The azaleas are getting ready to bloom, finally. Everyone else in the world has azaleas already blooming. I don't know what it is, but everything I have, have ever had, always, without fail, blooms after everyone else's do. I will post a picture of mine in full bloom if they ever do.



Tomorrow I plan to paint the metal bed I'm working on. If it turns out well, I'll post the before and afters in a day or so.

Wednesday, April 1, 2009

A Break in the Rain

The last two days have been glorious. This is the time of year when April Showers bring May Flowers though, so it's not sunny every day. I took the opportunity to work in the flower beds in the front yard, and to add a new bed during the three days of sunshine we've had lately. They were not consecutive days, so a bit at a time was done. I'm posting the before and after photos.


We added some cedar mulch to the two existing beds, after clearing out the old ugly lava rock.


I then planted some Hostas between the Azaleas in the higher bed.

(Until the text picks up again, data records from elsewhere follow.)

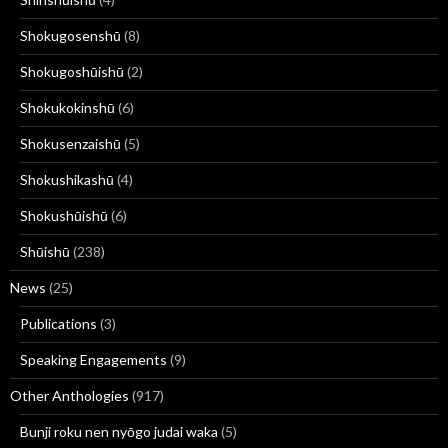
Shokugosenshū
(8)
Shokugoshūishū
(2)
Shokukokinshū
(6)
Shokusenzaishū
(5)
Shokushikashū
(4)
Shokushūishū
(6)
Shūishū
(238)
News
(25)
Publications
(3)
Speaking Engagements
(9)
Other Anthologies
(917)
Bunji roku nen nyōgo judai waka
(5)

I will add some flowering plants in a another couple of weeks when the garden centers have more to choose from.

The next sunny day, I started creating a bed along side the garage wall.
Before I started:


Next step:

Getting the edging down and even, and adding a paver to hold a large pot. We hope this will help camouflage the foundation stucco, and be a nice addition.

Finished:

There is an Elephant Ear planted in the pot and waiting to sprout into large green leaves, and I will add some flowering plants later, when I add them to the other bed. All in all, a good week's work I'd say.

I have several other projects in the works. I bought an old metal bed and will begin transforming it into something nicer for my guest bedroom. We have made plans to replace our old carpet and vinyl flooring with wood laminate and toward the last of the month, we hope to get that installed. I will of course, post before and after shots of those things, in case anyone is interested.